Los modelos de lenguaje grandes a menudo mejoran el razonamiento al generar una cadena de pensamiento (CoT) explícita, lo que demuestra la importancia del cálculo intermedio. Sin embargo, la CoT textual obliga a este cálculo a través de un flujo de tokens discreto, serial y orientado a la comunicación: cada paso de razonamiento debe verbalizarse antes de que el modelo pueda continuar, incluso cuando la actualización subyacente es semántica, incierta o solo está parcialmente formada. El razonamiento latente ofrece una alternativa de mayor ancho de banda al realizar cálculos intermedios en estados continuos compactos antes de comprometerse con el texto. Sin embargo, los métodos de razonamiento latente existentes a menudo sacrifican ventajas clave que hacen que la CoT sea efectiva en modelos de lenguaje autorregresivos, incluida la generación nativa de izquierda a derecha, el muestreo probabilístico, la compatibilidad con la decodificación de caché KV y la estimación manejable de verosimilitud. Proponemos NF-CoT, un marco de razonamiento latente que preserva estas ventajas al modelar pensamientos continuos con flujos normalizadores. NF-CoT instancia un flujo normalizador de estilo TARFlow dentro de la columna vertebral del LLM, definiendo un modelo de probabilidad manejable sobre pensamientos continuos compactos destilados de CoT explícita. Las posiciones de pensamiento continuo son generadas por un cabezal NF, mientras que las posiciones de texto son generadas por el cabezal LM estándar dentro del mismo flujo causal.
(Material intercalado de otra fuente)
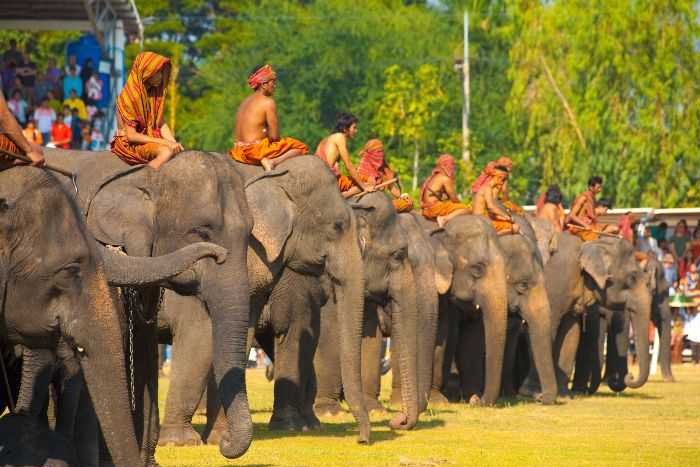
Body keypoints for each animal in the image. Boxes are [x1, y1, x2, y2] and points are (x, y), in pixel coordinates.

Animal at [524, 230, 652, 398]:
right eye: (632, 278)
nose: (629, 376)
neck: (591, 244)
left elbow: (572, 332)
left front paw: (565, 396)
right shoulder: (558, 280)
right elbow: (548, 326)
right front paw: (532, 393)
Este diseño proporciona verosimilitudes exactas para pensamientos latentes, permite la decodificación probabilística de izquierda a derecha con la caché KV original y admite la optimización directa del gradiente de política en el espacio de razonamiento latente. En puntos de referencia de generación de código, NF-CoT mejora las tasas de aprobación sobre la CoT explícita y las líneas base de razonamiento latente previas, al tiempo que reduce sustancialmente el costo de razonamiento intermedio.
English
Large language models often improve reasoning by generating explicit chain-of-thought (CoT), demonstrating the importance of intermediate computation. However, textual CoT forces this computation through a discrete, serial, and communication-oriented token stream: each reasoning step must be verbalized before the model can proceed, even when the underlying update is semantic, uncertain, or only partially formed. Latent reasoning offers a higher-bandwidth alternative by performing intermediate computation in compact continuous states before committing to text. Yet existing latent-reasoning methods often sacrifice key advantages that make CoT effective in autoregressive language models, including native left-to-right generation, probabilistic sampling, compatibility with KV-cache decoding, and tractable likelihood estimation. We propose NF-CoT, a latent reasoning framework that preserves these advantages by modeling continuous thoughts with normalizing flows. NF-CoT instantiates a TARFlow-style normalizing flow inside the LLM backbone, defining a tractable probability model over compact continuous thoughts distilled from explicit CoT. Continuous-thought positions are generated by an NF head, while text positions are generated by the standard LM head within the same causal stream. This design provides exact likelihoods for latent thoughts, enables probabilistic left-to-right decoding with the original KV cache, and supports direct policy-gradient optimization in the latent reasoning space. On code-generation benchmarks, NF-CoT improves pass rates over explicit-CoT and prior latent-reasoning baselines while substantially reducing intermediate-reasoning cost.